YOUR AD HERE »

Construction to move Pitkin County government workers downvalley

Jason Auslander
The Aspen Times

It’s budget season again for Pitkin County, and the big news this year is a new, $24 million county government building and the impacts construction will have on residents and employees.

In fact, once construction begins — probably next spring — many county government employees will find themselves working downvalley in Basalt because renting temporary space in Aspen is too expensive, Pitkin County Manager Jon Peacock said.

“Rent is so much cheaper” in Basalt, Peacock said.



Thanks to the new $24.1 million county building, Pitkin County’s capital expenditures will be 338 percent higher next year than this year, he said. However, the total $104 million budget is only 1.7 percent higher than this year’s budget, Peacock said.

That’s because other projects, including a big investment in roads over the past few years, have ended and money can be focused on the new building, he said. Budget planners are not anticipating raising any new taxes to fund the construction and will need some sort of financing to pull off the project, Peacock said.




But the time for new county government facilities has come, he said.

“We’ve been wrestling with these issues since 1988,” Peacock said. “This (current) infrastructure is causing us to not do a good job of providing services to our community.”

Problems include too little space for community-development planners in City Hall, a lack of space for elections workers in the current county building on Main Street and a county-commissioner meeting room with seats for only 12 people, Peacock said.
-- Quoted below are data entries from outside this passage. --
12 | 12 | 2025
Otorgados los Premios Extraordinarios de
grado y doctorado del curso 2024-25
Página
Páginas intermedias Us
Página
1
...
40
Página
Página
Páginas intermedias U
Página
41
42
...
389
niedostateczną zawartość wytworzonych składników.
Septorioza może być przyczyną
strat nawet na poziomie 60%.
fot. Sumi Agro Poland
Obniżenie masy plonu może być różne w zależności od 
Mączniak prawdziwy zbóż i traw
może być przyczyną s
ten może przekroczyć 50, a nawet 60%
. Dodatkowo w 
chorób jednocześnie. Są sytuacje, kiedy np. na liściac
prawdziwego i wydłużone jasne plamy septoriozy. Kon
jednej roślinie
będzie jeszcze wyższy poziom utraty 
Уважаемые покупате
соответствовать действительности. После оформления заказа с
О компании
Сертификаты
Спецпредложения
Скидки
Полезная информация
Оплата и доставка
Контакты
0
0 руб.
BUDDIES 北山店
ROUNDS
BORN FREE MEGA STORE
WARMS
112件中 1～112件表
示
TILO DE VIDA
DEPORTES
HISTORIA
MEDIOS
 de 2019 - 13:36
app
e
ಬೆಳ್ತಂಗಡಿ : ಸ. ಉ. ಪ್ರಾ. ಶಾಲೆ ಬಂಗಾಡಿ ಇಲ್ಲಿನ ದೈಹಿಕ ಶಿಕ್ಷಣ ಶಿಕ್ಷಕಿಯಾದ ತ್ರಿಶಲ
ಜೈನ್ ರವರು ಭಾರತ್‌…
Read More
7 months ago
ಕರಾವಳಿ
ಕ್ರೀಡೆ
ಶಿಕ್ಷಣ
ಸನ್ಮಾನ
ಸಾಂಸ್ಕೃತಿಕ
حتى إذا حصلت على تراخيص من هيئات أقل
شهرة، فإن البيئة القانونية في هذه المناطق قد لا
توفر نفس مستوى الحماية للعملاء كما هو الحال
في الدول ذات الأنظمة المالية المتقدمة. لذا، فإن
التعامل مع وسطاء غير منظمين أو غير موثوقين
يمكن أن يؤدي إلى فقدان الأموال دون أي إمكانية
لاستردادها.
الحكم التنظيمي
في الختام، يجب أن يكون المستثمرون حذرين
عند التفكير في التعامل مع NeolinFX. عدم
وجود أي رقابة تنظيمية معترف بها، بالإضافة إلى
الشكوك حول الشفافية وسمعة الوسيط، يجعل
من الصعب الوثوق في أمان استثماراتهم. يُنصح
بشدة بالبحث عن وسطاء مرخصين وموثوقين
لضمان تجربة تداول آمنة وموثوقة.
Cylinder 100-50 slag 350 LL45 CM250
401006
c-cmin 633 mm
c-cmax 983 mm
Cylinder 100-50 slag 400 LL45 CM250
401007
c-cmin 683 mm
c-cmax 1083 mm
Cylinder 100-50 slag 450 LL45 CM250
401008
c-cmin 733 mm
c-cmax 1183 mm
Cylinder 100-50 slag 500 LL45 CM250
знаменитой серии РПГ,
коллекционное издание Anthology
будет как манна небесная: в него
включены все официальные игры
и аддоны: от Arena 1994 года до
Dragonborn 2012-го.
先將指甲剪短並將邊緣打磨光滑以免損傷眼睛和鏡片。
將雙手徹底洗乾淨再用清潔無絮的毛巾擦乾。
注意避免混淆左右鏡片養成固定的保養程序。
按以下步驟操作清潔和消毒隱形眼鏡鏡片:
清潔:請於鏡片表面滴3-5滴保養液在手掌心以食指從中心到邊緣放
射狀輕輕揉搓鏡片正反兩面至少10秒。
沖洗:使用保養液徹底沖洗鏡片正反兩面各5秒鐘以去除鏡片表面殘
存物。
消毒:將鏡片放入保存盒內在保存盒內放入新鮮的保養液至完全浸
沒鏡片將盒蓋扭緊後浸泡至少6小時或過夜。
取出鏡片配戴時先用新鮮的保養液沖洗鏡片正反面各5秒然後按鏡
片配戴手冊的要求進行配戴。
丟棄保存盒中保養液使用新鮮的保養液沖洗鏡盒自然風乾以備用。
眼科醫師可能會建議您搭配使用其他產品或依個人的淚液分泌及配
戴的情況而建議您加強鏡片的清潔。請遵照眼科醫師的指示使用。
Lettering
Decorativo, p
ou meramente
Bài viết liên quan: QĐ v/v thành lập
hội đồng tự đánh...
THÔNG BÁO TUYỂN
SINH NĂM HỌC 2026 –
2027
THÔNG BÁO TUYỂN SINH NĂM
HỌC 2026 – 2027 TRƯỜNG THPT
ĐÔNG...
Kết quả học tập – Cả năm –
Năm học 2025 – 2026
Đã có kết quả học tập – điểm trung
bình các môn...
Also, the Pitkin County Sheriff’s Office has outgrown the office space it uses in the courthouse building, he said.

“The Pfister (murder) case brought that into the forefront,” Peacock said. “At one point, we had an assessor employee in the bathroom with the accused.”

Other law enforcement-related concerns include a lack of space to interview victims and store evidence, he said.

Finally, moving county departments out of the courthouse and into the new building will allow the state and county courts to have more space in the courthouse to operate and allow the courthouse to become more secure, Peacock said.

“In 99 percent of communities (in the U.S.), it would be a secure building,” he said.

The new building is still in the planning stages, and Poss Architecture in Aspen has just been hired to come up with the first stage of plans for it, he said. However, don’t expect the current, 17,000-square-foot building at 530 E. Main St. to change much on the outside.

That’s because it’s classified as a historic structure and cannot be torn down. Instead, current plans call for it to be stripped to its bones and completely rebuilt on the inside, Peacock said.

Plans also call for a 23,000-square-foot addition to be constructed behind the current county building, with a single-level, 8,000-square-foot, 12-space parking garage underneath it, he said. The addition will house a new county-commissioner meeting room, the Sheriff’s Office, the county manager’s office, the county attorney, the county assessor, the open space and trails department and community relations, Peacock said.

With the parking garage, the building will feature a total of 48,000 square feet of office space.

Peacock said he’s hoping to break ground on the new facility around the beginning of the second quarter of 2016, though that might not occur until the end of the second quarter. Construction should take about 16 months and likely will be completed by the end of 2017, he said.

Departments that require frequent contact with the public will remain in Aspen. Those include the clerk and recorder, treasurer, Sheriff’s Office and community development, Peacock said. Of those, only the clerk and recorder will have to move to temporary offices in town, because the rest are currently housed in the Pitkin County Courthouse or Aspen City Hall.

Leases for office space in the Vectra Bank building and the Ute City Building downtown for the clerk and recorder and elections bureau were recently approved, he said.

Also, the Board of County Commissioners will continue to meet in Aspen, though meetings will be held in the newly renovated library, he said.

Other departments that don’t require frequent contact with the general public, including the county manager’s office, county attorney and finance department, will be located in Basalt during the construction period, Peacock said.

Detailed budget presentations for county commissioners begin today and will continue through December. The final budget is slated to be adopted Dec. 15.